If you've never done it I highly recommend you find a trainer experienced with Brittanies (not a lab trainer) that specializes in FF upland bird dogs and pay to have the FF done.

You will save you and the dog a lot of grief.

I would go another season and see how he pans out first a lot of bird dogs natural retrieveing instinct kick in as they age


----------



## brittanypoint (Feb 15, 2009)

You will save you and the dog a lot of grief.

This is what I worry about with it. The dog is doing excellent now that we got past a few things. My other two brits retrieve naturally. I have no desire to screw this pup up. I have never force fetched a dog. Do you know of any trainers in Wyoming? I have looked but cant find any?


----------



## Bobm (Aug 26, 2003)

You will probably have to go to Kansas or Nebraska or Arizona to find a good Brittany trainer. Brits are soft willful dogs and IMO it takes someone with experience with that breed to deal with those traits. Of all the pointing breeds I've worked with they are hardest for me to train.
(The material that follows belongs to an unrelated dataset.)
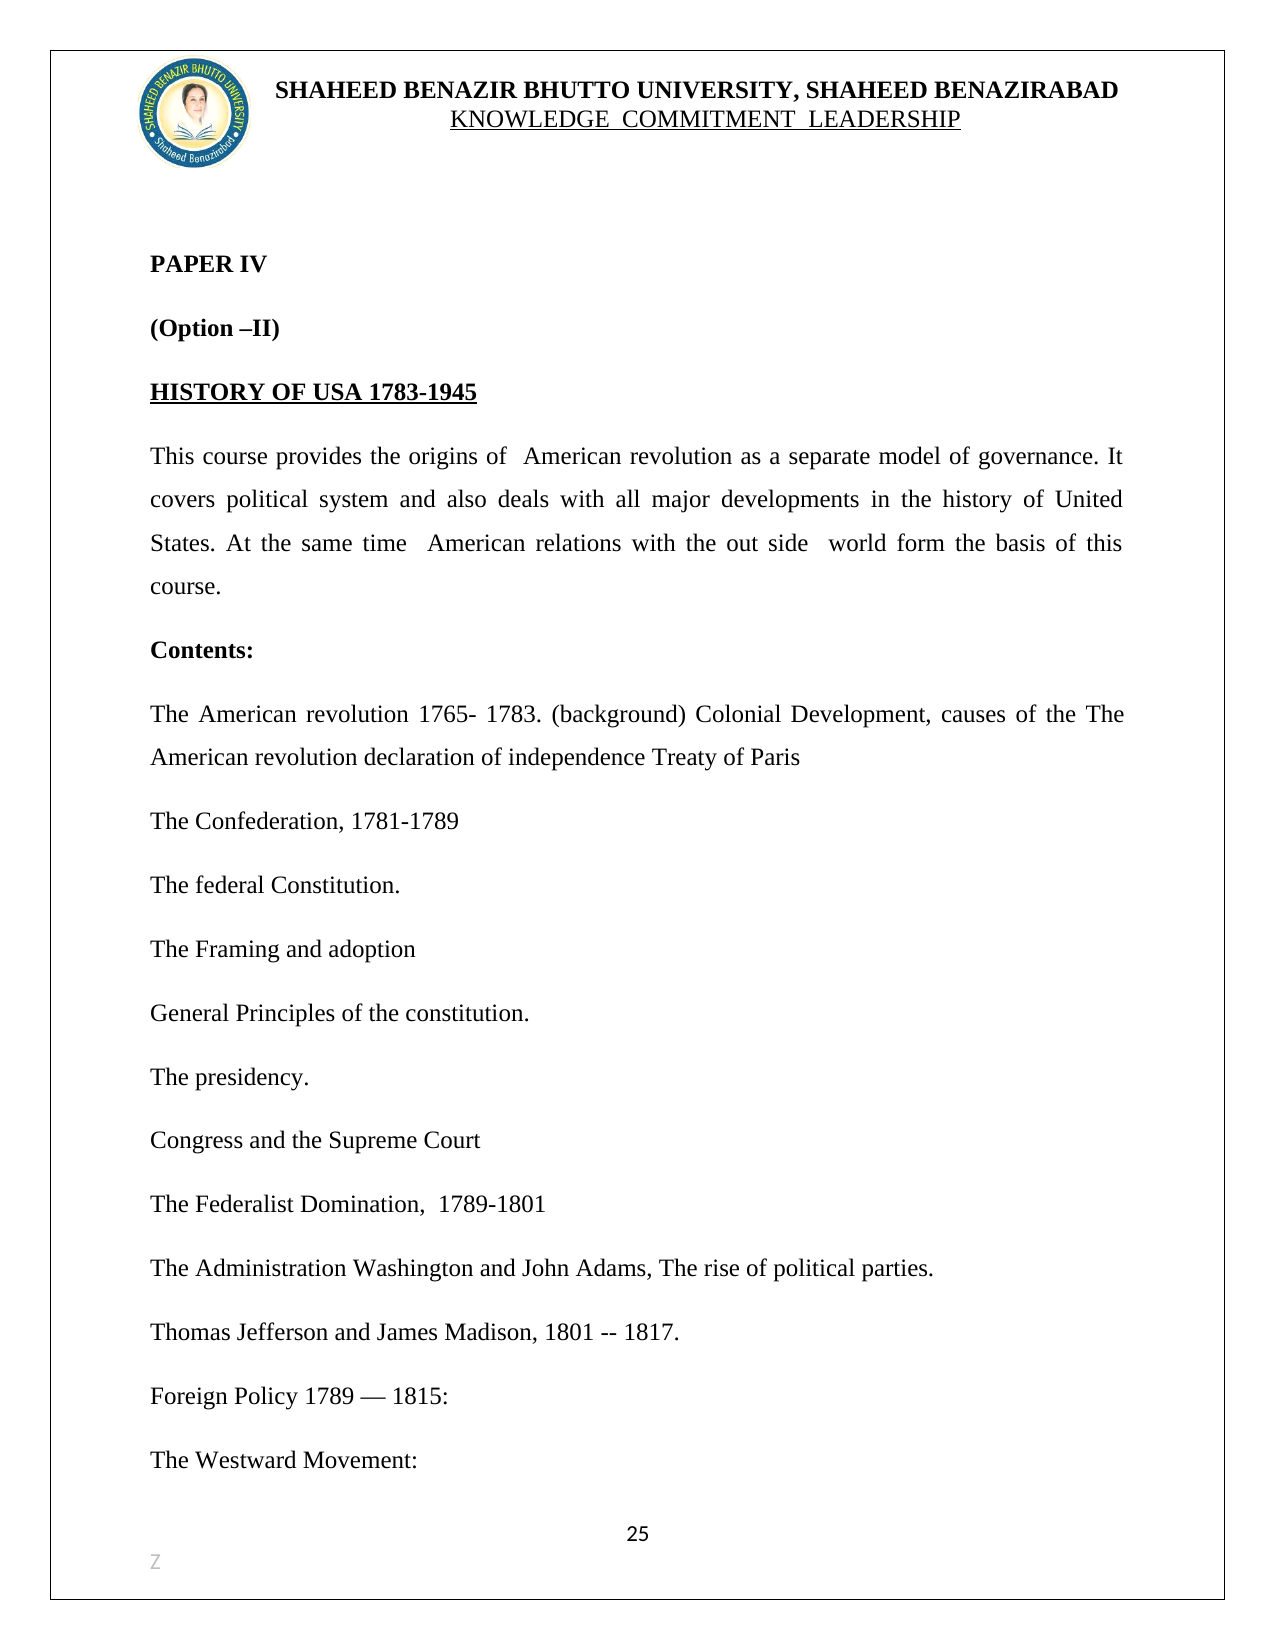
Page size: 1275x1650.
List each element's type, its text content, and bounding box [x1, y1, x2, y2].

I'm not saying they are hard to train they just need a gentler touch. They are very nice dogs.

If it was my dog I would just let it go for another season and see how it works out, or just do some hold drills

theres a sticky above for teaching that

Jealousy is a powerful motivator and hunting him with your other dogs may bring the natural retrieve out in him if there is any. You can have a dog FF at any age.


----------



## gonehuntin' (Jul 27, 2006)

If you want to do it yourself, Evan Grahams Smart Fetch DVD is about as low pressure as you can get. Thing is, if you're going to do it yourself, once you start, there's no backing out.

Here's the other thing about ff. It only really works if the dog wants to retrieve. Force fetch CAN awaken a latent desire to retrieve in a dog. What it CAN'T do, is to make a dog reliably retrieve when it doesn't want to.


----------



## brittanypoint (Feb 15, 2009)

Thanks for the interesting tips. I would like to find a trainer in my area. There are a few of us who have good brits but not any clubs or trainers. Bobm, you said they are soft. Thats why I like them. They are very easy to work and train. I got this pup from a breeder, and sad to say, I will never buy another one from them again. Nice people, but far from good breeders. My other two dogs come were cheaper and have been alot better to train. I shoulda demanded a refund, but, couldnt bring myself to get rid of the pup after all the hours I already had into him. He's a damn good pointer. I will hunt him this fall. Hopefully the jealous streak will kick in


----------



## royy2 (Sep 10, 2006)

I also looked into having a pro do it for me, but they wanted $1,000 to $2,000 to do it, which is outrageous in my opinion. Instead I bought the book for 20 bucks and followed along, and in 3 months my dog was retrieving to hand. I also took my time in doing it. You follow what Evan Graham says and you are not going to "screw your dog up". In the end, you'll be a hell of a lot happier that you trained your own dog instead of having someone else do it for you. It is no where near as hard as some make it out to be.


----------